Louisiana's film industry weathers hurricanes



SPRINGFIELD, La. - Inside a riverfront bar in this rural town 60 miles northwest of New Orleans, the cast and crew of "Road House 2" are shooting the sequel to the 1989 movie that starred Patrick Swayze as a tough-as-nails bouncer.

In between takes, Rafford Caston rests on a log outside the bar and reflects on his newfound good fortune: Out of work since Hurricane Katrina left his New Orleans home under 6 feet of water, he landed a job this month driving a truck for the film production.

"It's a really good job, with good pay," said Caston, 61. "This is the only thing keeping me sane."

Tax incentives made Louisiana a popular Hollywood destination before Katrina, and state officials say the speedy return of movies and television shows that their film industry has weathered the hurricane.

Last year, more than two dozen film and television productions created 3,000 jobs and spent a total of $375 million in Louisiana - up from $20 million in 2001, the year before it started offering tax credits ranging from 10 to 20 percent.

This year, state officials expect to exceed last year's numbers even though Hurricanes Katrina and Rita forced some filmmakers to suspend production or find alternate locations.

"It's one of those industries that can certainly be part of the rebuilding process," said Alex Schott, director of the Governor's Office of Film and Television.

No major productions are filming in New Orleans, and it could be months before the city is capable of hosting one. However, the makers of the Jerry Bruckheimer-produced thriller "Deja Vu," starring Denzel Washington as a time-traveling FBI agent, are in talks with the state to begin filming in and around New Orleans in February.

Barry Waldman, the movie's executive producer, said the filmmakers don't want to strain city resources during the massive rebuilding effort: "We're very reliant on the places we go for so many support services."

While New Orleans remains closed to big-budget Hollywood productions, other parts of the state are picking up the slack.

"The Reaping," a Warner Bros. piece starring Hilary Swank, wrapped last week after filming near Baton Rouge. The hurricanes forced them to evacuate their sets twice.

Next month, Disney is scheduled to start filming "The Guardian," starring Kevin Costner and Ashton Kutcher, in Shreveport and other locations. Although they scrapped plans to film in New Orleans, the film's director, Andrew Davis, said the studio never seriously considered moving to another state.

"We felt an emotional commitment to the people we were working with in Louisiana who lost homes," said Davis, whose directing credits include "The Fugitive," "Under Siege" and "Holes."

The hurricane forced Davis and company to relocate and rebuild an expensive water tank, and it delayed the arrival of a 75-foot fishing boat.
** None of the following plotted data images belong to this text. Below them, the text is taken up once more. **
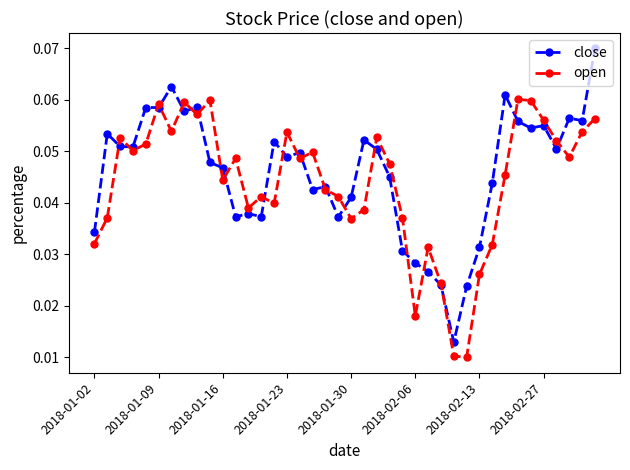

Which series has the largest range (max minus min)?

close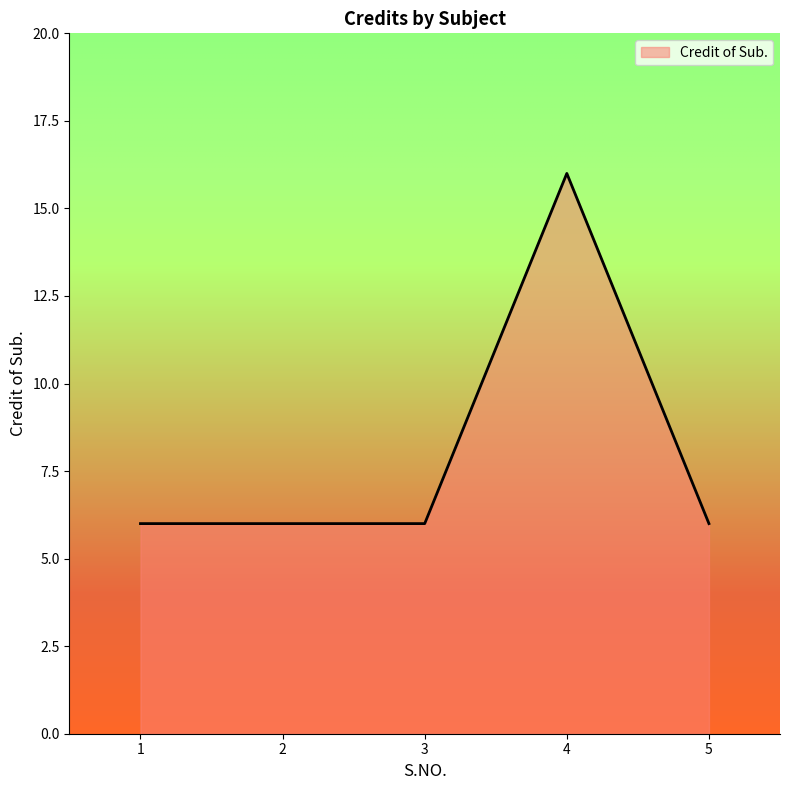

Which has a higher value, 4 or 3?

4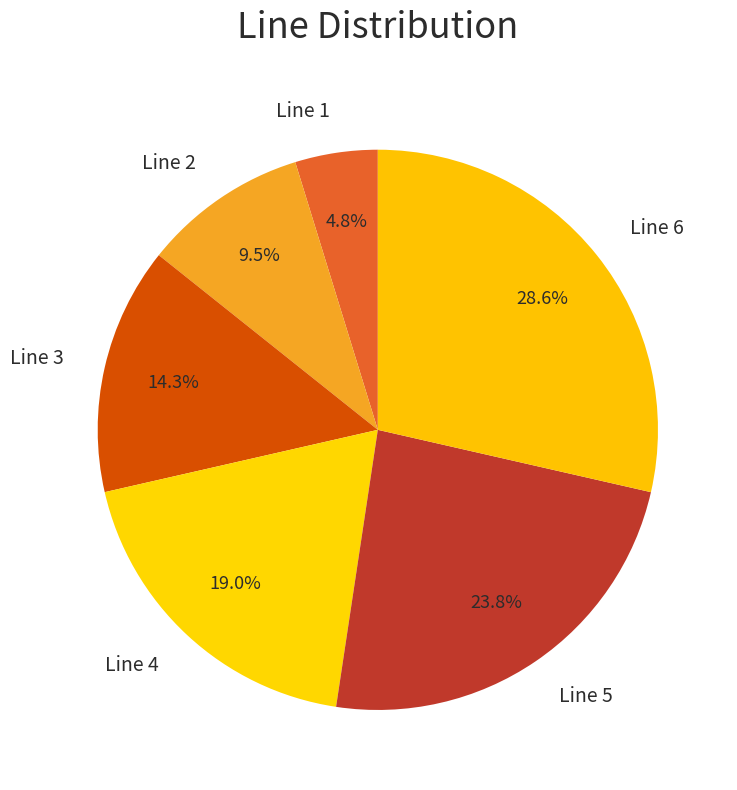

Is Line 5 the majority of the pie?

No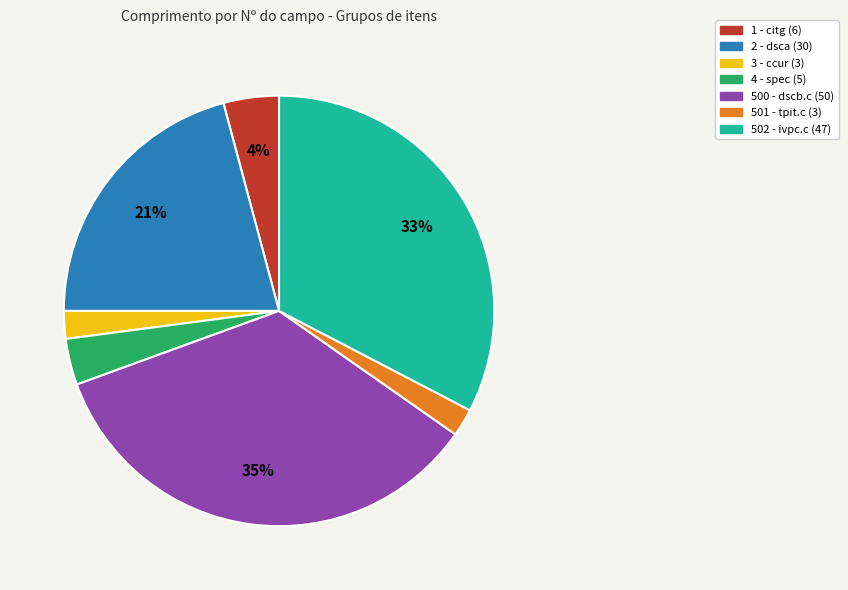

To the nearest percent, what is the difference between the 3 and 1 slice percentages?

2%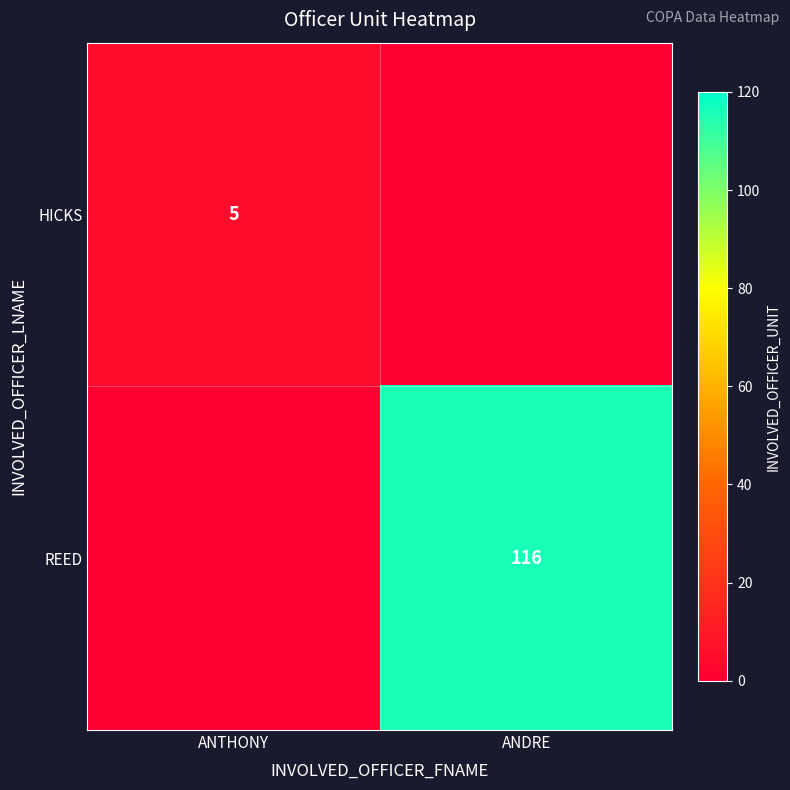

The value of REED at ANDRE is 70. True or false?

False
Their decision to endure those logistical snags and stay wasn't purely altruistic, of course.

"The motivation to begin with was dollars and cents," Davis said. "For the best bang for your buck, this seems to be it."

For example, a production that costs $5 million can save about $1 million through the state's tax incentives, according to the Governor's Office of Film and Television.

This month, Shreveport is hosting "Chlorine," an independent film starring Ray Liotta and David Arquette, and "Thief," an FX cable series starring Andre Braugher that shot its pilot in New Orleans.

Other films due to be shot in Louisiana in the coming months include "Premonition," starring Sandra Bullock, and "Factory Girl," starring Sienna Miller and Guy Pearce. Both are being made with assistance of the Louisiana Institute of Film Technology, the state's largest film and television production company. LIFT, which provides editing, accounting, transportation and other services, has seven projects in the works.

According to the state, roughly one-third of each production's budget goes back into the local economy, including salaries for crew members. In the case of "Roadhouse 2," about 85 percent of the crew is from Louisiana.

The sequel, which replaces Swayze with Johnathon Schaech playing his son, recently shifted locations from Shreveport to Springfield to shoot exterior scenes on the patio of Tin Lizzy's bar.

Director Scott Ziehl said they were three weeks from shooting in New Orleans when Katrina hit, forcing them to evacuate to Houston and wait out the storm. More than two months later, they're still on schedule and under budget, although there were some increased costs.

"I think Sony wanted to show good faith," he said, "and not turn our back on the people of Louisiana."